**RECORDS SHOWN**
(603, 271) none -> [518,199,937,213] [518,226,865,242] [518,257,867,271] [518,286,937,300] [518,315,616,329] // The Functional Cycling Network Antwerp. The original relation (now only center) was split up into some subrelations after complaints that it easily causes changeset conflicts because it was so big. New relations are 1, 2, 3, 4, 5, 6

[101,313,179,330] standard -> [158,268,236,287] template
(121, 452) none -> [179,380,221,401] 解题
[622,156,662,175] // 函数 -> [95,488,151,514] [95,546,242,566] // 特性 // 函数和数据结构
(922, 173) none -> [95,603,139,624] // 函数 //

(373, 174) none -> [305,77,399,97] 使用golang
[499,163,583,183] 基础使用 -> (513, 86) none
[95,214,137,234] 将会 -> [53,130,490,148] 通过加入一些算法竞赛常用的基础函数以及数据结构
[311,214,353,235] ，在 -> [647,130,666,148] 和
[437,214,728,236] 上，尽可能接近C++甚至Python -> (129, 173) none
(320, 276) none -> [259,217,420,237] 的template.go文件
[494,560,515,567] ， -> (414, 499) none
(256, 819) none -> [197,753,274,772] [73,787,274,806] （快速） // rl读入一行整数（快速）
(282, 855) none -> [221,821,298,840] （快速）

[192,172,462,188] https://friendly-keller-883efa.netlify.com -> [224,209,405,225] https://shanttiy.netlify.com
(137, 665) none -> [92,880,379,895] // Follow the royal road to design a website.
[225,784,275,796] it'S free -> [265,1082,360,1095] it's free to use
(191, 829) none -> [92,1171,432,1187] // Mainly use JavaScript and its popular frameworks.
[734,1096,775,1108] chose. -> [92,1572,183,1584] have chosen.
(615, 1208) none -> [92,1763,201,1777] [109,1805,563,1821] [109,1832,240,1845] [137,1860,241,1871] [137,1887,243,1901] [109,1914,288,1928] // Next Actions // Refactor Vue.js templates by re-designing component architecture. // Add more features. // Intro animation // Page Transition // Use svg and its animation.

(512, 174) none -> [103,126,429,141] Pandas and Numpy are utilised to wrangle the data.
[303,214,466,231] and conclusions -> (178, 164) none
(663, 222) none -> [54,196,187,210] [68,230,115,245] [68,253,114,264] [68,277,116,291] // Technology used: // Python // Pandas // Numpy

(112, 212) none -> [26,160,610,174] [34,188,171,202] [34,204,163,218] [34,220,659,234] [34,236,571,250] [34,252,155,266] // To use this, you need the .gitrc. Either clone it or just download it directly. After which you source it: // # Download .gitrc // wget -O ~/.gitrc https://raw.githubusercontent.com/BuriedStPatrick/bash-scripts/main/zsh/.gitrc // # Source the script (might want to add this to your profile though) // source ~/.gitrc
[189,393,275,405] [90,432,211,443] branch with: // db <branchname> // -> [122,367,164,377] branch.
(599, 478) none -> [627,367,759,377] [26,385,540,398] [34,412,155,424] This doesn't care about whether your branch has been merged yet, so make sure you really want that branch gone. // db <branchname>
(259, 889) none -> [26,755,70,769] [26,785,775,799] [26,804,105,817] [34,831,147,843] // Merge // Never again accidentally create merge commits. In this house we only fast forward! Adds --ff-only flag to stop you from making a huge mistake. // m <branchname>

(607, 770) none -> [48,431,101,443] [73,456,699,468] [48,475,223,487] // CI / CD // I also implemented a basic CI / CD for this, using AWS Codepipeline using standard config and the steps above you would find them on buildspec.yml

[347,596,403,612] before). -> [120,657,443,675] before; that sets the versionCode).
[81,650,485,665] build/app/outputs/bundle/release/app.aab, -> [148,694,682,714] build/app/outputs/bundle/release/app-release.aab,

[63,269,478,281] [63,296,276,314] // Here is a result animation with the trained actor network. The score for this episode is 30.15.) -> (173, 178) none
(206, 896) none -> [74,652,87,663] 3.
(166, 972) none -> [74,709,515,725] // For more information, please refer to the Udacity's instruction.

**TASK GOAL**
From the listing above, repeat exactly the lines starting at the line that includes "(259, 889) none" and ending at the line that includes "[347,596,403,612] before). ->", with nothing outside that span.

**OUTPUT**
(259, 889) none -> [26,755,70,769] [26,785,775,799] [26,804,105,817] [34,831,147,843] // Merge // Never again accidentally create merge commits. In this house we only fast forward! Adds --ff-only flag to stop you from making a huge mistake. // m <branchname>

(607, 770) none -> [48,431,101,443] [73,456,699,468] [48,475,223,487] // CI / CD // I also implemented a basic CI / CD for this, using AWS Codepipeline using standard config and the steps above you would find them on buildspec.yml

[347,596,403,612] before). -> [120,657,443,675] before; that sets the versionCode).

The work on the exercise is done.